Hint : the derivation is long and boring ...
Form Axioms above, we have to derive some preliminary results :
A) $\vdash \lnot \lnot \phi \to \phi$
B) $\vdash \phi \to \lnot \lnot \phi$
C) $\vdash (\phi \to \psi) \to (\lnot \psi \to \lnot \phi)$. The derivation needs A), B), D) and Ax.3.
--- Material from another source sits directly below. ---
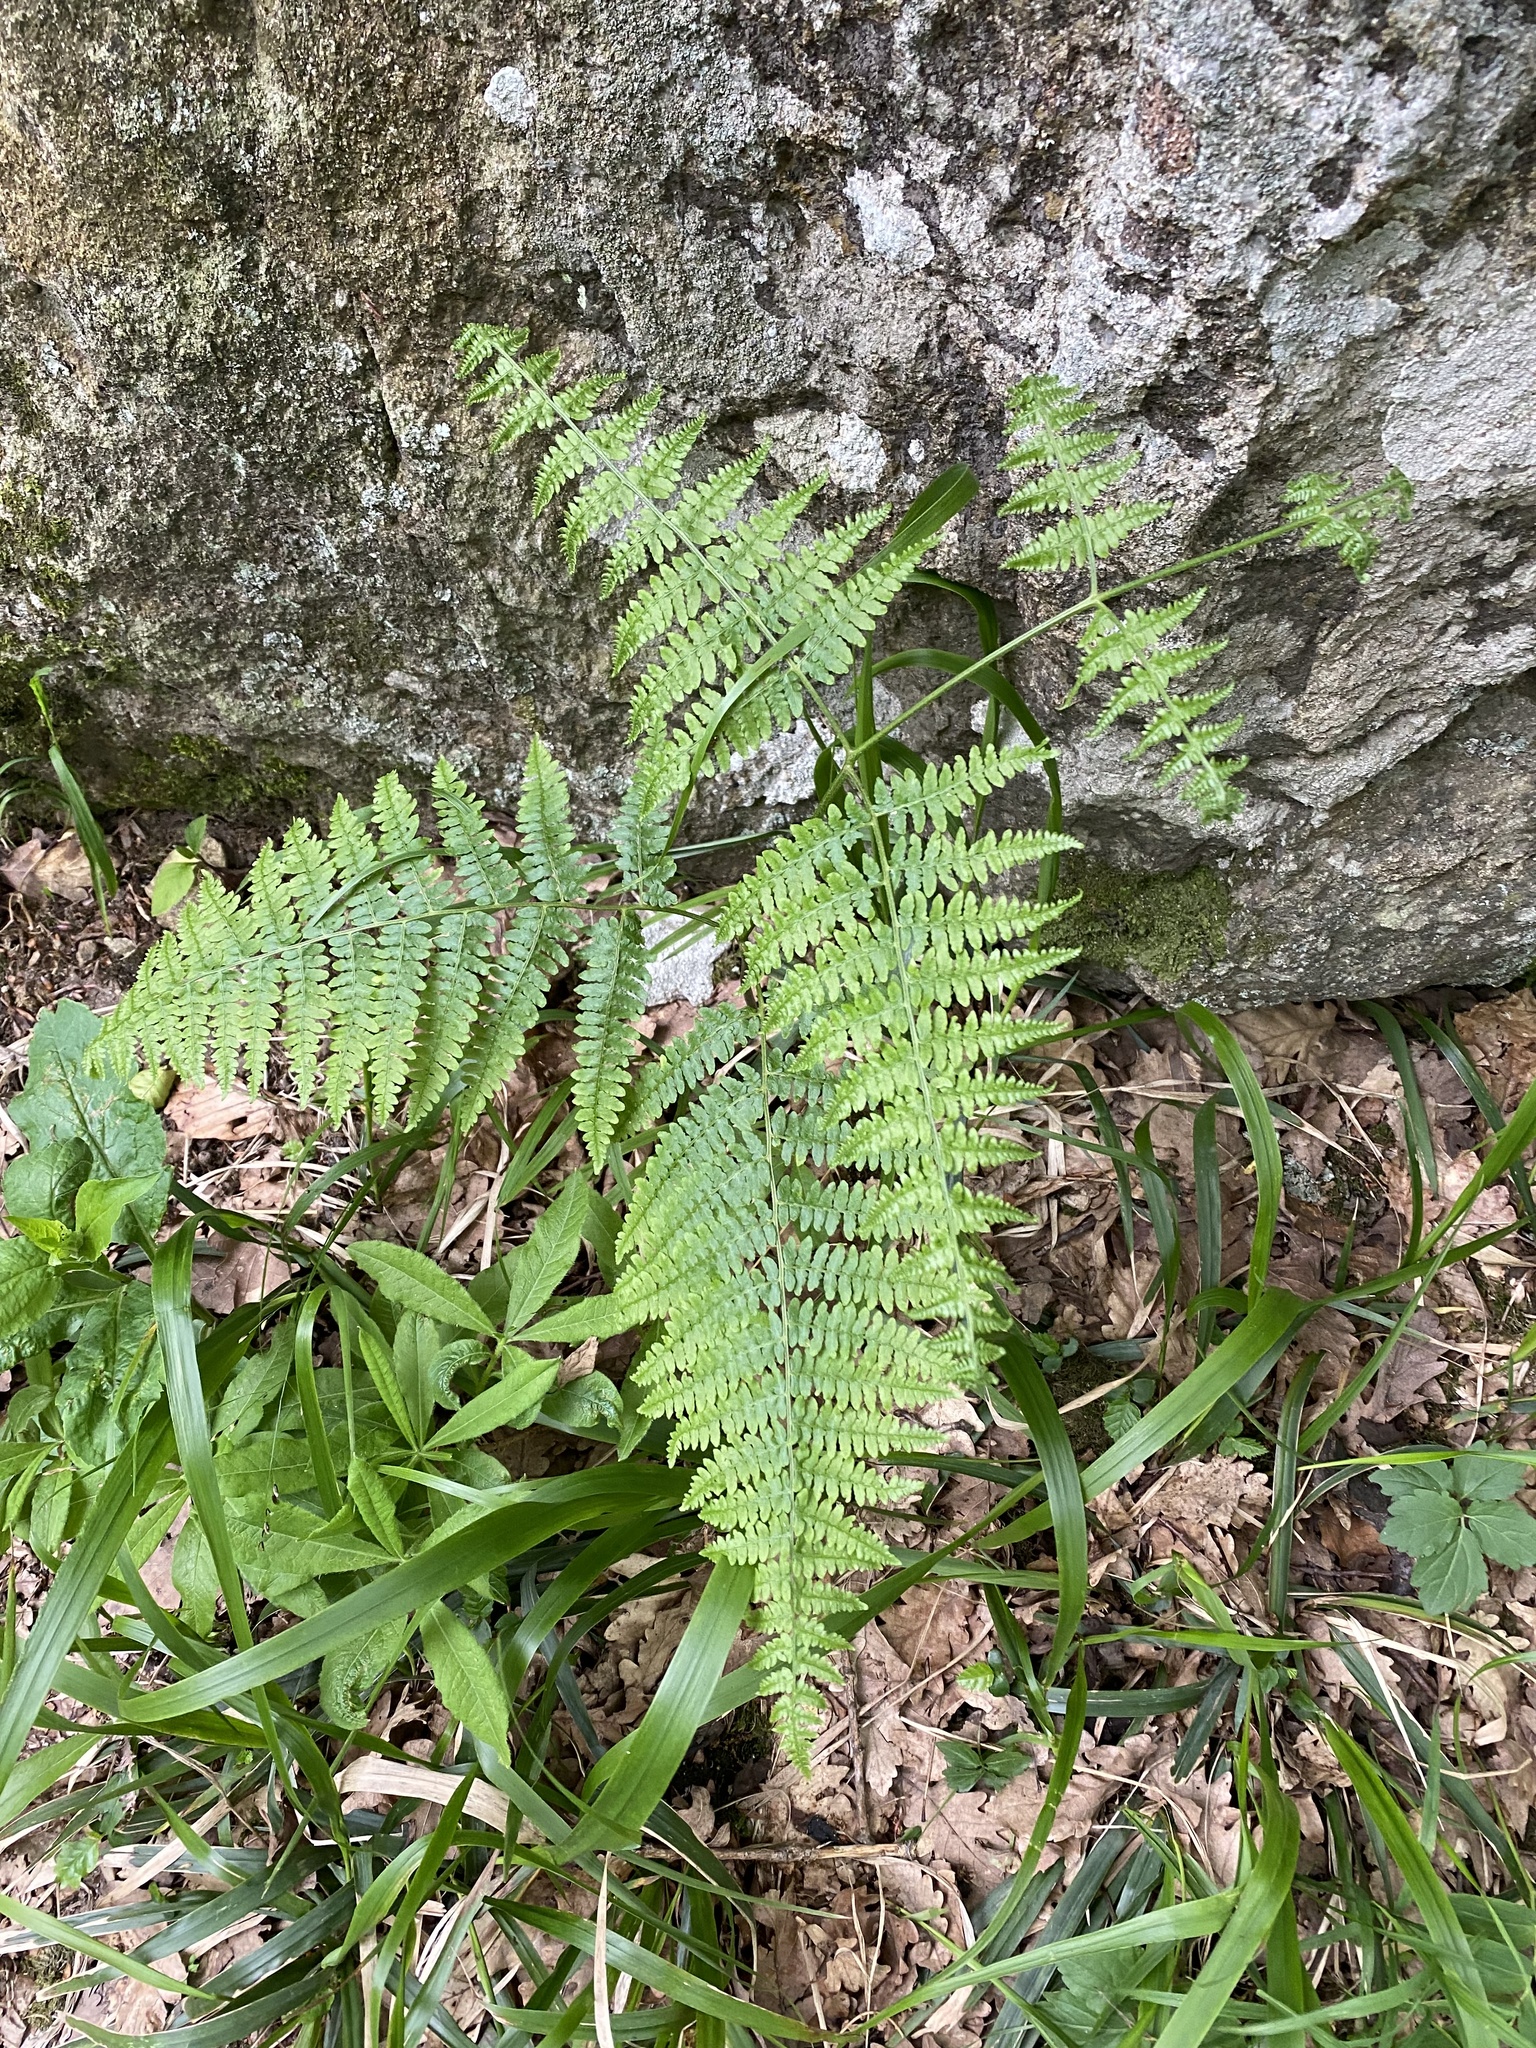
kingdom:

D) $\phi \to \psi, \psi \to \chi \vdash \phi \to \chi$. The derivation is straightforward: it needs modus ponens twice and a final application of the Deduction Th.
Now the derivation :
1) From modus ponens, by Deduction Th twice :
$\vdash \phi \to ((\phi \to \lnot \psi) \to \lnot \psi)$.
2) From C) above :
$\vdash ((\phi \to \lnot \psi) \to \lnot \psi) \to (\lnot \lnot \psi \to \lnot (\phi \to \lnot \psi))$.
3) From 1) and 2) by D) :
$\vdash \phi \to (\lnot \lnot \psi \to \lnot (\phi \to \lnot \psi))$.
4) $\phi$ --- premise
5) $\phi \to \psi$ --- premise
6) $\psi$ --- from 4) and 5) by mp
7) $\lnot \lnot \psi$ --- from 6) and B) by mp
8) $\lnot (\phi \to \lnot \psi)$ --- from 3), 4) and 7) by mp twice.